A few years ago Philip Roth observed that the essential difference between East European writers and their American counterparts is that the American writer can say anything he or she wishes, but that nobody pays attention, while for the East European writer, nothing is permitted, and therefore, everything he or she does write is taken very seriously. Our two cultures are in something of the same situation, with many, on both sides of the cultural aisle, pecking away briskly (and without prohibition), even as their words are roundly ignored. One Nation, Two Cultures deserves a better fate, not only because its polemical arguments are tempered by scholarly restraint, but also because it is engagingly written. No doubt some will write Himmelfarb off as a pinchface (she is, after all, a conservative about matters such as welfare or affirmative action), but she is not above breaking ranks with doctrinaire conservatives when the occasion calls for it. Most of all, perhaps, she is a clear writer at a time when most of our cultural commentary is either unreadable or very badly muddled.
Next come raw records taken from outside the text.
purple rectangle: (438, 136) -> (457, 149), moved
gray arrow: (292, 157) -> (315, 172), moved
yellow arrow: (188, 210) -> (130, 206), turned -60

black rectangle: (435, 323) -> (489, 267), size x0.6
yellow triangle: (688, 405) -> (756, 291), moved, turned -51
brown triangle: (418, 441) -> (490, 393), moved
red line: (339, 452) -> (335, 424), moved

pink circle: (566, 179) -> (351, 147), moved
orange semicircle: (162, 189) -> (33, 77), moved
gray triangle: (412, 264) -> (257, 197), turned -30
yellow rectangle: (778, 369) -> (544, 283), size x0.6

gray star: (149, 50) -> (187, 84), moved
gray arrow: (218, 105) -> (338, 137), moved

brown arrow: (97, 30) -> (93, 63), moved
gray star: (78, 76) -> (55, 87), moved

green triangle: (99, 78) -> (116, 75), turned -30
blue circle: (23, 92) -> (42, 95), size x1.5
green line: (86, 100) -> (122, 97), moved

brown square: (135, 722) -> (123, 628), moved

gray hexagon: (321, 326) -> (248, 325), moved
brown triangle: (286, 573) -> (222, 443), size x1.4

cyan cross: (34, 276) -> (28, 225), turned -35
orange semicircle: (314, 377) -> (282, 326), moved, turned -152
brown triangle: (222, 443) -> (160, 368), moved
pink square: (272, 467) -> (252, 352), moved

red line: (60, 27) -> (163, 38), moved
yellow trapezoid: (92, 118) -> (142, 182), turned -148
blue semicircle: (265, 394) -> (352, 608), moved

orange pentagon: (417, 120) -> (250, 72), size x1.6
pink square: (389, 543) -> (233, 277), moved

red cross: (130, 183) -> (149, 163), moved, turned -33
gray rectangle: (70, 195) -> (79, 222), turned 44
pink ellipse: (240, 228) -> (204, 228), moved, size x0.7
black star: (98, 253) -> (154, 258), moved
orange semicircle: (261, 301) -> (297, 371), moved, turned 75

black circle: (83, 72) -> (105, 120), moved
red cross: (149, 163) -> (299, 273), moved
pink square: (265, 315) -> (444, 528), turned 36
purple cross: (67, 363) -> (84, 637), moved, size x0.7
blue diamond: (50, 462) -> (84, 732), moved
A final word about intellectual scaffolding. Himmelfarb takes hers from the Victorian world she has written about in previous books such as Poverty and Compassion: The Moral Imagination of the Late Victorians (1991) or The De-Moralization of Society: From Victorian Virtues to Modern Values (1995). Indeed, some critics will surely point out that her latest book is so much same old, same old. By contrast, I chose to launch my review with an allusion to Hawthorne, partly because I wanted to ground Himmelfarb's arguments in our native grain, but also because I think that Puritanism (or what my friends on the hard Left prefer to call Neo-Puritanism) is alive and well—not only in toy stores with large sections devoted to "education toys" but also in the way that European journalists took a special delight in feigning shock during the Clinton-Lewinsky flap, and then accusing us of a sexually unsophisticated Puritanism. Granted, some Americans loudly insisted that personal misconduct, even if conducted in the Oval Office itself, has nothing whatever to do with the business of government. So long as the stock market hummed away, God—for these folks—was in His heaven (where He belonged) and all was right in the world. Many others disagreed, and some of them even used the "character" word. No doubt much of this was partisan politics of the predictable sort, but what Himmelfarb's book highlights are the deeper, more important differences that continue to divide our nation.
One Nation, Two Cultures ends with bursts of optimism about the future and even with a few modest bits of advice about how a measure of reconciliation might be achieved; but historians, as Himmelfarb herself points out, are notably unreliable when they don the robes of prophecy. Far better to see her book as a more complicated, more historically grounded way of seeing what has happened in the aftermath of a cultural revolution that changed, and then divided, American sensibilities more radically than any hippie marching on Washington, D.C. could have imagined.